Thank you, Your Honor.
Ladies and gentlemen of the jury, the great thing about our system of justice is that it allows you to hear both sides of the story and then decide. Now, the prosecutor has told you one side and one view of events. And yes, my client, Adalberto Cardoso, did break into a McDonald's restaurant in Pawtucket at 3 a.m. on Friday. He doesn't dispute that. Nor does he dispute that he was covered in blood and wearing only boxer shorts at the time, although I ask you to remember that both the blood and the shorts were his own. There is no crime in that. My client also does not dispute that he jumped out of the broken window, struggled with police, punched a police dog, and then jumped back into the McDonald's, got on top of the milkshake machine and started throwing "handfuls of milkshake" at the officers when they entered. But I ask you, have we come to the point in this country where throwing a "handful of milkshake" constitutes assault on a police officer? I think not.
And the fact that the video of the milkshake-throwing is one of the most popular on YouTube, as the prosecutor kept bringing up, does not make my client guilty.

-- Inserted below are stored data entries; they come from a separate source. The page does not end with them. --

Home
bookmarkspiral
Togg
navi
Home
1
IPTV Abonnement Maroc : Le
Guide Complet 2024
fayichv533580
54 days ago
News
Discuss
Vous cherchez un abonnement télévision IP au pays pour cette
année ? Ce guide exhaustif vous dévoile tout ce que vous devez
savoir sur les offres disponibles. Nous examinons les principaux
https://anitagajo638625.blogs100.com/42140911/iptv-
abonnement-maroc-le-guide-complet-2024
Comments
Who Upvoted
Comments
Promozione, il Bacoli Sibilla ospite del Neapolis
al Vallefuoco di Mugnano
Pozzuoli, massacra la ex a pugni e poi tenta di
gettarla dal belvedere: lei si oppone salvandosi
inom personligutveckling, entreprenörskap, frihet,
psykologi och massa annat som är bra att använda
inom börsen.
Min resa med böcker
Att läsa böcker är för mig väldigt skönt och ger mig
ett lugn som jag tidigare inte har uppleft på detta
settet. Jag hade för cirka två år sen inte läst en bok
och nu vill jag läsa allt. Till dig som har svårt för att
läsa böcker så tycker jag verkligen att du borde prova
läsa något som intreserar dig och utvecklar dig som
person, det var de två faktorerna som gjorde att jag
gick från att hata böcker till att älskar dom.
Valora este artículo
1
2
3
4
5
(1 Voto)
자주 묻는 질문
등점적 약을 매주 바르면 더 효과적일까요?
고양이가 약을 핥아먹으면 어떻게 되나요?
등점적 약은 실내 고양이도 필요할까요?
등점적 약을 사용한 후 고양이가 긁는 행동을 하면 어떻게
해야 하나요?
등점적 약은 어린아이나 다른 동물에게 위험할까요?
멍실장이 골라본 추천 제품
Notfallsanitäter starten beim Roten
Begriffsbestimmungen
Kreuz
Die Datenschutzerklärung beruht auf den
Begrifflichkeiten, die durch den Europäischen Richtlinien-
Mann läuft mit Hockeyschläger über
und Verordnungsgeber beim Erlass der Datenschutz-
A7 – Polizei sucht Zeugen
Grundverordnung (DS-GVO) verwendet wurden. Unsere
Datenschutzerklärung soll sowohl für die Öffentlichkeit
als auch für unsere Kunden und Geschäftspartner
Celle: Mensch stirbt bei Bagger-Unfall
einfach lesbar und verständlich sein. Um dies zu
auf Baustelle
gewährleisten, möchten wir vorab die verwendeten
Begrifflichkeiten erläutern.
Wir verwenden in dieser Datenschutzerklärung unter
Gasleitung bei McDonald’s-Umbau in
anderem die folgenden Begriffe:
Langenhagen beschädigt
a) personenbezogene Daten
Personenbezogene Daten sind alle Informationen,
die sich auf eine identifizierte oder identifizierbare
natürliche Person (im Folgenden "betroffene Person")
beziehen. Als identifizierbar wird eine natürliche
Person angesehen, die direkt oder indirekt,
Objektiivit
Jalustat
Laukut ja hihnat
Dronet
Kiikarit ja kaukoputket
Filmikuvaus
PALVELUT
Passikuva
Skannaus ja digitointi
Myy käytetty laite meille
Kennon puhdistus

The prosecutor would also have you believe that my client intentionally pulled the milkshake machine from the wall and bit into the electrical cord in some kind of misguided attempt to harm himself and the police. Yes, the machine fell over during the struggle, and yes, the cord was caught between my client's teeth. An accident, ladies and gentlemen, due to the reckless actions of the police. He did say, "I'm going to kill us all," but you've heard him say that he meant it as an expression of regret about his clumsiness. And I believe him. You couldn't kill anyone with 220 volts, let alone four police officers and a ferocious police dog. We all know that.
And now the prosecutor asks you to blame this man -- this cold, desperately hungry, pantsless man -- for seeking shelter and food. That's not right. Where is the blame for the real villain here? Why isn't McDonald's in this courtroom, answering for its attractive depictions of food so addictive, so mouthwateringly tasty, that a grown man would be driven to smash through the windows with his bare hands at 3 a.m. in order to get a Quarter Pounder? Another corporation getting away scot-free, blaming the consumer. He's not "Lovin' It" now, is he?
I ask you to return a verdict of not guilty. Thank you.